▶ WORK INSTRUCTIONS
Please find all lines containing "tracking" in the listing below and copy them.

▶ SOURCE INFORMATION
-------------------------

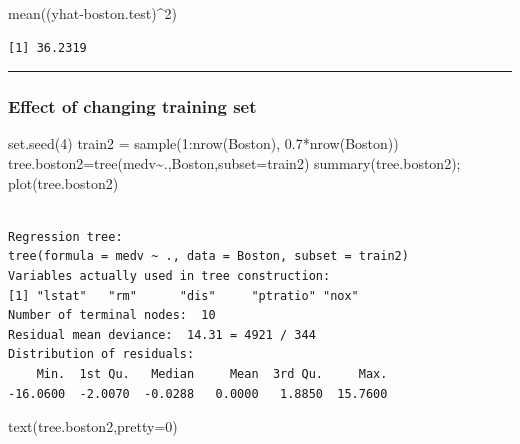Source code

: \documentclass[
  letterpaper,
  DIV=11,
  numbers=noendperiod]{scrartcl}
\newenvironment{Shaded}{\begin{snugshade}}{\end{snugshade}}
\newcommand{\AttributeTok}[1]{\textcolor[rgb]{0.40,0.45,0.13}{#1}}
\newcommand{\DecValTok}[1]{\textcolor[rgb]{0.68,0.00,0.00}{#1}}
\newcommand{\FloatTok}[1]{\textcolor[rgb]{0.68,0.00,0.00}{#1}}
\newcommand{\FunctionTok}[1]{\textcolor[rgb]{0.28,0.35,0.67}{#1}}
\newcommand{\NormalTok}[1]{\textcolor[rgb]{0.00,0.23,0.31}{#1}}
\newcommand{\OtherTok}[1]{\textcolor[rgb]{0.00,0.23,0.31}{#1}}
\newcommand{\SpecialCharTok}[1]{\textcolor[rgb]{0.37,0.37,0.37}{#1}}
\begin{document}
\begin{Shaded}
\begin{Highlighting}[]
\FunctionTok{mean}\NormalTok{((yhat}\SpecialCharTok{{-}}\NormalTok{boston.test)}\SpecialCharTok{\^{}}\DecValTok{2}\NormalTok{)}
\end{Highlighting}
\end{Shaded}

\begin{verbatim}
[1] 36.2319
\end{verbatim}

\begin{center}\rule{0.5\linewidth}{0.5pt}\end{center}

\hypertarget{effect-of-changing-training-set}{%
\subsubsection{Effect of changing training
set}\label{effect-of-changing-training-set}}

\begin{Shaded}
\begin{Highlighting}[]
\FunctionTok{set.seed}\NormalTok{(}\DecValTok{4}\NormalTok{)}
\NormalTok{train2 }\OtherTok{=} \FunctionTok{sample}\NormalTok{(}\DecValTok{1}\SpecialCharTok{:}\FunctionTok{nrow}\NormalTok{(Boston), }\FloatTok{0.7}\SpecialCharTok{*}\FunctionTok{nrow}\NormalTok{(Boston))}
\NormalTok{tree.boston2}\OtherTok{=}\FunctionTok{tree}\NormalTok{(medv}\SpecialCharTok{\textasciitilde{}}\NormalTok{.,Boston,}\AttributeTok{subset=}\NormalTok{train2)}
\FunctionTok{summary}\NormalTok{(tree.boston2); }\FunctionTok{plot}\NormalTok{(tree.boston2)}
\end{Highlighting}
\end{Shaded}

\begin{verbatim}

Regression tree:
tree(formula = medv ~ ., data = Boston, subset = train2)
Variables actually used in tree construction:
[1] "lstat"   "rm"      "dis"     "ptratio" "nox"    
Number of terminal nodes:  10 
Residual mean deviance:  14.31 = 4921 / 344 
Distribution of residuals:
    Min.  1st Qu.   Median     Mean  3rd Qu.     Max. 
-16.0600  -2.0070  -0.0288   0.0000   1.8850  15.7600 
\end{verbatim}

\begin{Shaded}
\begin{Highlighting}[]
\FunctionTok{text}\NormalTok{(tree.boston2,}\AttributeTok{pretty=}\DecValTok{0}\NormalTok{)}
\end{Highlighting}
\end{Shaded}
\end{document}
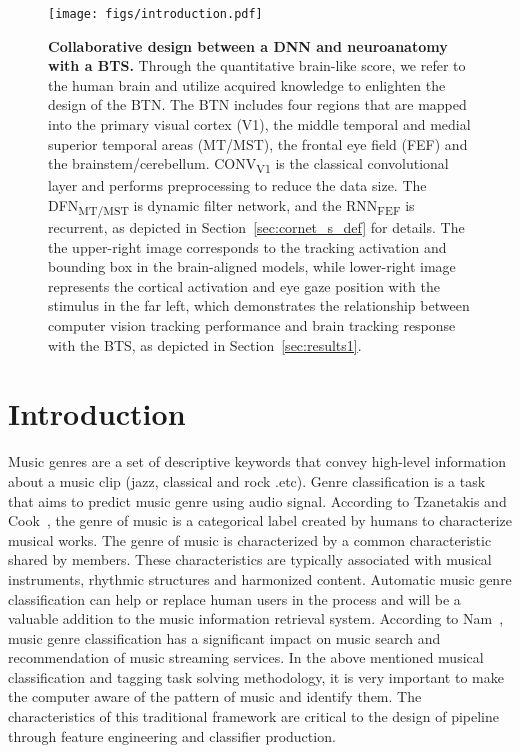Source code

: \documentclass[final,3p,times,twocolumn]{elsarticle}
\begin{document}
\begin{figure}
	\centering
	\texttt{[image: figs/introduction.pdf]}
	\caption{
		\textbf{
		Collaborative design between a DNN and neuroanatomy with a BTS.} 
		Through the quantitative brain-like score, we refer to the human brain and utilize acquired knowledge to enlighten the design of the BTN. 
		The BTN includes four regions that are mapped into the 		primary visual cortex (V1), 
		the middle temporal and medial superior temporal areas (MT/MST), the frontal eye field (FEF) and the brainstem/cerebellum. 
		CONV\textsubscript{V1} is the classical convolutional layer and performs preprocessing to reduce the data size.
		The DFN\textsubscript{MT/MST} is dynamic filter network, and the RNN\textsubscript{FEF} is recurrent, as depicted in Section~\ref{sec:cornet_s_def} for details.
		The the upper-right image corresponds to the tracking activation and bounding box in the brain-aligned models, 
		while lower-right image represents the cortical activation and eye gaze position with the stimulus in the far left,
		which demonstrates the relationship between computer vision tracking performance and brain tracking response with the BTS, as depicted in Section~\ref{sec:results1}.
	}
	\label{fig:introduction}
\end{figure}


\section{Introduction}
Music genres are a set of descriptive keywords that convey high-level information about a music clip (jazz, classical and rock .etc).
Genre classification is a task that aims to predict music genre using audio signal.
According to Tzanetakis and Cook~\cite{tzanetakis2002musical}, the genre of music is a categorical label created by humans to characterize musical works.
The genre of music is characterized by a common characteristic shared by members.
These characteristics are typically associated with musical instruments, rhythmic structures and harmonized content.
Automatic music genre classification can help or replace human users in the process and will be a valuable addition to the music information retrieval system.
According to Nam~\cite{nam2018deep}, music genre classification has a significant impact on music search and recommendation of music streaming services.
In the above mentioned musical classification and tagging task solving methodology, it is very important to make the computer aware of the pattern of music and identify them.
The characteristics of this traditional framework are critical to the design of pipeline through feature engineering and classifier production.
\end{document}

-------------------------

▶ YOUR RESPONSE
		The the upper-right image corresponds to the tracking activation and bounding box in the brain-aligned models, 
		which demonstrates the relationship between computer vision tracking performance and brain tracking response with the BTS, as depicted in Section~\ref{sec:results1}.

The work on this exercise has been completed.